El resultado según el científico, fue concluyente: “Esto demostró que con solo chupar nueces de betel intactas se libera arecolina en cantidades suficientes para tener un efecto fisiológico, alterando la función cerebral”.
A esa evidencia se sumó otro dato central. Los análisis bioquímicos realizados por el profesor asociado Carney Matheson detectaron la presencia de arecolina en los tejidos dentales de los recolectores, lo que, según el equipo de investigadores, aporta una sólida evidencia de la ingestión de nuez de betel.
El hábito pudo aliviar el dolor, pero agravó la enfermedad dental

Los autores no interpretan necesariamente esta práctica como una forma de consumo recreativo en el sentido actual. Los investigadores creen que los antiguos recolectores de Sulawesi presentaban problemas dentales crónicos y que la arecolina tiene propiedades analgésicas.
Esa combinación llevó al equipo a plantear que una de las razones para chupar la nuez de betel pudo haber sido el alivio del dolor de muelas.
“Sospechamos que este hábito estaba motivado por el interés en las propiedades analgésicas de las nueces de areca”, dijo Brumm.
Sin embargo, el remedio habría empeorado el problema. Según el arqueólogo, “con el tiempo, la succión de estas semillas duras y abrasivas desgastó tanto los dientes de los recolectores que, en algunos casos, la cámara pulpar interna quedó completamente expuesta; esto habría sido extremadamente doloroso, habría causado dificultades para comer y habría aumentado considerablemente la tasa de infecciones dentales crónicas”.
Brumm resumió esa dinámica en otra frase del comunicado: “Si bien este hábito pudo haber sido un remedio para el dolor de muelas, años de succión prolongada de nueces terminaron causando problemas de salud dental mucho peores, creando un ciclo de uso habitual continuado”.
El estudio lleva la historia del consumo de drogas hasta el Pleistoceno tardío

Más allá del caso puntual de la nuez de betel, los hallazgos proponen una revisión más amplia de la cronología del uso de plantas psicoactivas por parte de los seres humanos.

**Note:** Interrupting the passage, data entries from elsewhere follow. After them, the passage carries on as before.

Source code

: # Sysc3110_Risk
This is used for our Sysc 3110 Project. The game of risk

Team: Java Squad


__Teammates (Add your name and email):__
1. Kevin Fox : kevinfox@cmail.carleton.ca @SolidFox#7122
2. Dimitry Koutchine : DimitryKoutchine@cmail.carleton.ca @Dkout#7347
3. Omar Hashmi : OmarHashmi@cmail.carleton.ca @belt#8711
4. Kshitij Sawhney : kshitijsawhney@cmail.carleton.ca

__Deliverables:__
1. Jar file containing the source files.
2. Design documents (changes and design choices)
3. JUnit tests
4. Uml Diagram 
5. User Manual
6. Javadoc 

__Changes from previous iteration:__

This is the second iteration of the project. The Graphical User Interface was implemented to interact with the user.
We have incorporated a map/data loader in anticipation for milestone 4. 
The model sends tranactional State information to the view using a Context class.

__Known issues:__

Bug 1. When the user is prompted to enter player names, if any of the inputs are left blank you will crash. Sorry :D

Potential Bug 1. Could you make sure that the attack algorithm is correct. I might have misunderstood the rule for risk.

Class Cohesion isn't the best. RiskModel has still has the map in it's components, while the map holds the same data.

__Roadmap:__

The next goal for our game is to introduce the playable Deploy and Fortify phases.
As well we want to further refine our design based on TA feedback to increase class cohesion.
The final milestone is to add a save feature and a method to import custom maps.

En lugar de ubicar esos comportamientos recién con la agricultura, los empujan hacia el Pleistoceno tardío.
“El consumo de nuez de betel, que surgió hace hasta 25.000 años en Sulawesi, mucho antes del inicio de la agricultura, podría ser la evidencia más antigua del uso de drogas en cualquier parte del mundo”, afirmó Brumm.
Los autores añadieron que el estudio también sugiere que la práctica moderna de mascar betel evolucionó a partir de una forma más antigua y simple de consumo. “Al identificar la práctica ancestral que subyace al consumo de nuez de betel tal como lo conocemos, el estudio sugiere que algunos comportamientos modernos de consumo de drogas están profundamente arraigados en las tradiciones de los cazadores-recolectores”, señaló el comunicado.
Los hallazgos indican además que el consumo habitual de sustancias psicoactivas y sus costos sanitarios asociados ya existían entre los cazadores-recolectores decenas de miles de años antes del desarrollo de la agricultura.